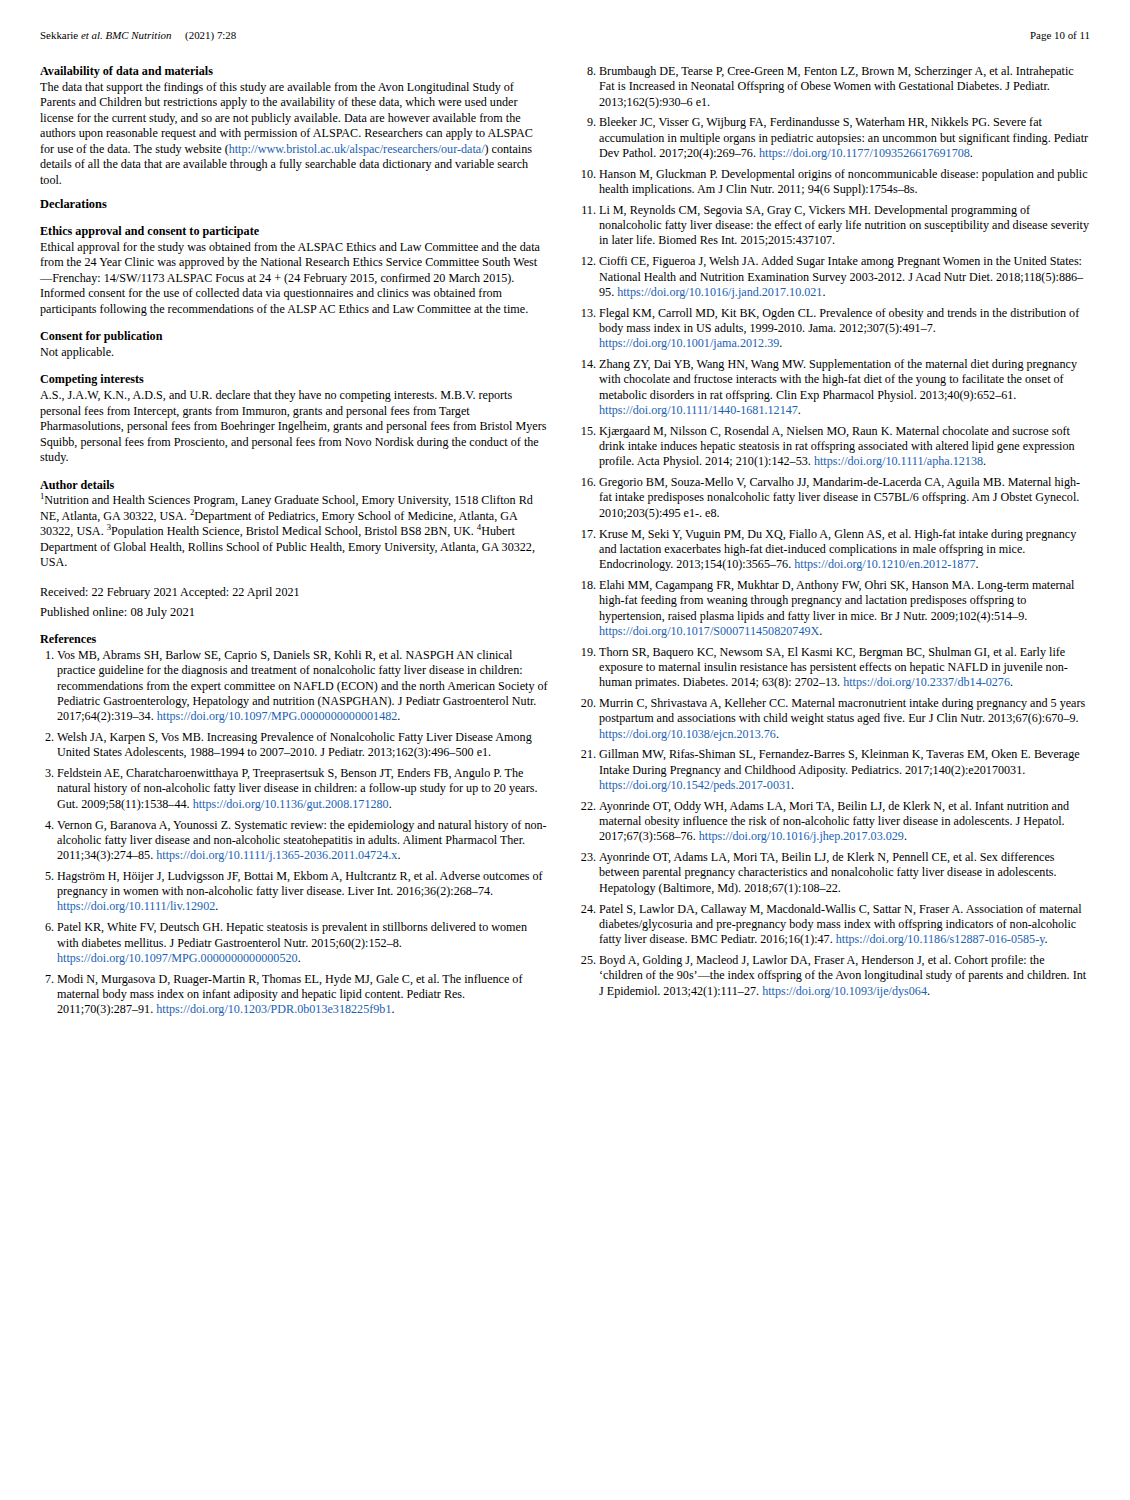Sekkarie et al. BMC Nutrition (2021) 7:28
Page 10 of 11
Availability of data and materials
The data that support the findings of this study are available from the Avon Longitudinal Study of Parents and Children but restrictions apply to the availability of these data, which were used under license for the current study, and so are not publicly available. Data are however available from the authors upon reasonable request and with permission of ALSPAC. Researchers can apply to ALSPAC for use of the data. The study website (http://www.bristol.ac.uk/alspac/researchers/our-data/) contains details of all the data that are available through a fully searchable data dictionary and variable search tool.
Declarations
Ethics approval and consent to participate
Ethical approval for the study was obtained from the ALSPAC Ethics and Law Committee and the data from the 24 Year Clinic was approved by the National Research Ethics Service Committee South West—Frenchay: 14/SW/1173 ALSPAC Focus at 24 + (24 February 2015, confirmed 20 March 2015). Informed consent for the use of collected data via questionnaires and clinics was obtained from participants following the recommendations of the ALSP AC Ethics and Law Committee at the time.
Consent for publication
Not applicable.
Competing interests
A.S., J.A.W, K.N., A.D.S, and U.R. declare that they have no competing interests. M.B.V. reports personal fees from Intercept, grants from Immuron, grants and personal fees from Target Pharmasolutions, personal fees from Boehringer Ingelheim, grants and personal fees from Bristol Myers Squibb, personal fees from Prosciento, and personal fees from Novo Nordisk during the conduct of the study.
Author details
1Nutrition and Health Sciences Program, Laney Graduate School, Emory University, 1518 Clifton Rd NE, Atlanta, GA 30322, USA. 2Department of Pediatrics, Emory School of Medicine, Atlanta, GA 30322, USA. 3Population Health Science, Bristol Medical School, Bristol BS8 2BN, UK. 4Hubert Department of Global Health, Rollins School of Public Health, Emory University, Atlanta, GA 30322, USA.
Received: 22 February 2021 Accepted: 22 April 2021
Published online: 08 July 2021
References
Vos MB, Abrams SH, Barlow SE, Caprio S, Daniels SR, Kohli R, et al. NASPGH AN clinical practice guideline for the diagnosis and treatment of nonalcoholic fatty liver disease in children: recommendations from the expert committee on NAFLD (ECON) and the north American Society of Pediatric Gastroenterology, Hepatology and nutrition (NASPGHAN). J Pediatr Gastroenterol Nutr. 2017;64(2):319–34. https://doi.org/10.1097/MPG.0000000000001482.
Welsh JA, Karpen S, Vos MB. Increasing Prevalence of Nonalcoholic Fatty Liver Disease Among United States Adolescents, 1988–1994 to 2007–2010. J Pediatr. 2013;162(3):496–500 e1.
Feldstein AE, Charatcharoenwitthaya P, Treeprasertsuk S, Benson JT, Enders FB, Angulo P. The natural history of non-alcoholic fatty liver disease in children: a follow-up study for up to 20 years. Gut. 2009;58(11):1538–44. https://doi.org/10.1136/gut.2008.171280.
Vernon G, Baranova A, Younossi Z. Systematic review: the epidemiology and natural history of non-alcoholic fatty liver disease and non-alcoholic steatohepatitis in adults. Aliment Pharmacol Ther. 2011;34(3):274–85. https://doi.org/10.1111/j.1365-2036.2011.04724.x.
Hagström H, Höijer J, Ludvigsson JF, Bottai M, Ekbom A, Hultcrantz R, et al. Adverse outcomes of pregnancy in women with non-alcoholic fatty liver disease. Liver Int. 2016;36(2):268–74. https://doi.org/10.1111/liv.12902.
Patel KR, White FV, Deutsch GH. Hepatic steatosis is prevalent in stillborns delivered to women with diabetes mellitus. J Pediatr Gastroenterol Nutr. 2015;60(2):152–8. https://doi.org/10.1097/MPG.0000000000000520.
Modi N, Murgasova D, Ruager-Martin R, Thomas EL, Hyde MJ, Gale C, et al. The influence of maternal body mass index on infant adiposity and hepatic lipid content. Pediatr Res. 2011;70(3):287–91. https://doi.org/10.1203/PDR.0b013e318225f9b1.
Brumbaugh DE, Tearse P, Cree-Green M, Fenton LZ, Brown M, Scherzinger A, et al. Intrahepatic Fat is Increased in Neonatal Offspring of Obese Women with Gestational Diabetes. J Pediatr. 2013;162(5):930–6 e1.
Bleeker JC, Visser G, Wijburg FA, Ferdinandusse S, Waterham HR, Nikkels PG. Severe fat accumulation in multiple organs in pediatric autopsies: an uncommon but significant finding. Pediatr Dev Pathol. 2017;20(4):269–76. https://doi.org/10.1177/1093526617691708.
Hanson M, Gluckman P. Developmental origins of noncommunicable disease: population and public health implications. Am J Clin Nutr. 2011; 94(6 Suppl):1754s–8s.
Li M, Reynolds CM, Segovia SA, Gray C, Vickers MH. Developmental programming of nonalcoholic fatty liver disease: the effect of early life nutrition on susceptibility and disease severity in later life. Biomed Res Int. 2015;2015:437107.
Cioffi CE, Figueroa J, Welsh JA. Added Sugar Intake among Pregnant Women in the United States: National Health and Nutrition Examination Survey 2003-2012. J Acad Nutr Diet. 2018;118(5):886–95. https://doi.org/10.1016/j.jand.2017.10.021.
Flegal KM, Carroll MD, Kit BK, Ogden CL. Prevalence of obesity and trends in the distribution of body mass index in US adults, 1999-2010. Jama. 2012;307(5):491–7. https://doi.org/10.1001/jama.2012.39.
Zhang ZY, Dai YB, Wang HN, Wang MW. Supplementation of the maternal diet during pregnancy with chocolate and fructose interacts with the high-fat diet of the young to facilitate the onset of metabolic disorders in rat offspring. Clin Exp Pharmacol Physiol. 2013;40(9):652–61. https://doi.org/10.1111/1440-1681.12147.
Kjærgaard M, Nilsson C, Rosendal A, Nielsen MO, Raun K. Maternal chocolate and sucrose soft drink intake induces hepatic steatosis in rat offspring associated with altered lipid gene expression profile. Acta Physiol. 2014; 210(1):142–53. https://doi.org/10.1111/apha.12138.
Gregorio BM, Souza-Mello V, Carvalho JJ, Mandarim-de-Lacerda CA, Aguila MB. Maternal high-fat intake predisposes nonalcoholic fatty liver disease in C57BL/6 offspring. Am J Obstet Gynecol. 2010;203(5):495 e1-. e8.
Kruse M, Seki Y, Vuguin PM, Du XQ, Fiallo A, Glenn AS, et al. High-fat intake during pregnancy and lactation exacerbates high-fat diet-induced complications in male offspring in mice. Endocrinology. 2013;154(10):3565–76. https://doi.org/10.1210/en.2012-1877.
Elahi MM, Cagampang FR, Mukhtar D, Anthony FW, Ohri SK, Hanson MA. Long-term maternal high-fat feeding from weaning through pregnancy and lactation predisposes offspring to hypertension, raised plasma lipids and fatty liver in mice. Br J Nutr. 2009;102(4):514–9. https://doi.org/10.1017/S000711450820749X.
Thorn SR, Baquero KC, Newsom SA, El Kasmi KC, Bergman BC, Shulman GI, et al. Early life exposure to maternal insulin resistance has persistent effects on hepatic NAFLD in juvenile non-human primates. Diabetes. 2014; 63(8): 2702–13. https://doi.org/10.2337/db14-0276.
Murrin C, Shrivastava A, Kelleher CC. Maternal macronutrient intake during pregnancy and 5 years postpartum and associations with child weight status aged five. Eur J Clin Nutr. 2013;67(6):670–9. https://doi.org/10.1038/ejcn.2013.76.
Gillman MW, Rifas-Shiman SL, Fernandez-Barres S, Kleinman K, Taveras EM, Oken E. Beverage Intake During Pregnancy and Childhood Adiposity. Pediatrics. 2017;140(2):e20170031. https://doi.org/10.1542/peds.2017-0031.
Ayonrinde OT, Oddy WH, Adams LA, Mori TA, Beilin LJ, de Klerk N, et al. Infant nutrition and maternal obesity influence the risk of non-alcoholic fatty liver disease in adolescents. J Hepatol. 2017;67(3):568–76. https://doi.org/10.1016/j.jhep.2017.03.029.
Ayonrinde OT, Adams LA, Mori TA, Beilin LJ, de Klerk N, Pennell CE, et al. Sex differences between parental pregnancy characteristics and nonalcoholic fatty liver disease in adolescents. Hepatology (Baltimore, Md). 2018;67(1):108–22.
Patel S, Lawlor DA, Callaway M, Macdonald-Wallis C, Sattar N, Fraser A. Association of maternal diabetes/glycosuria and pre-pregnancy body mass index with offspring indicators of non-alcoholic fatty liver disease. BMC Pediatr. 2016;16(1):47. https://doi.org/10.1186/s12887-016-0585-y.
Boyd A, Golding J, Macleod J, Lawlor DA, Fraser A, Henderson J, et al. Cohort profile: the ‘children of the 90s’—the index offspring of the Avon longitudinal study of parents and children. Int J Epidemiol. 2013;42(1):111–27. https://doi.org/10.1093/ije/dys064.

Task brief
From the listing above, the lines starting with the one that has "Brumbaugh DE, Tearse" and running through the one that has "Hanson M, Gluckman" should be copied exactly, ends included.

Solution below
Brumbaugh DE, Tearse P, Cree-Green M, Fenton LZ, Brown M, Scherzinger A, et al. Intrahepatic Fat is Increased in Neonatal Offspring of Obese Women with Gestational Diabetes. J Pediatr. 2013;162(5):930–6 e1.
Bleeker JC, Visser G, Wijburg FA, Ferdinandusse S, Waterham HR, Nikkels PG. Severe fat accumulation in multiple organs in pediatric autopsies: an uncommon but significant finding. Pediatr Dev Pathol. 2017;20(4):269–76. https://doi.org/10.1177/1093526617691708.
Hanson M, Gluckman P. Developmental origins of noncommunicable disease: population and public health implications. Am J Clin Nutr. 2011; 94(6 Suppl):1754s–8s.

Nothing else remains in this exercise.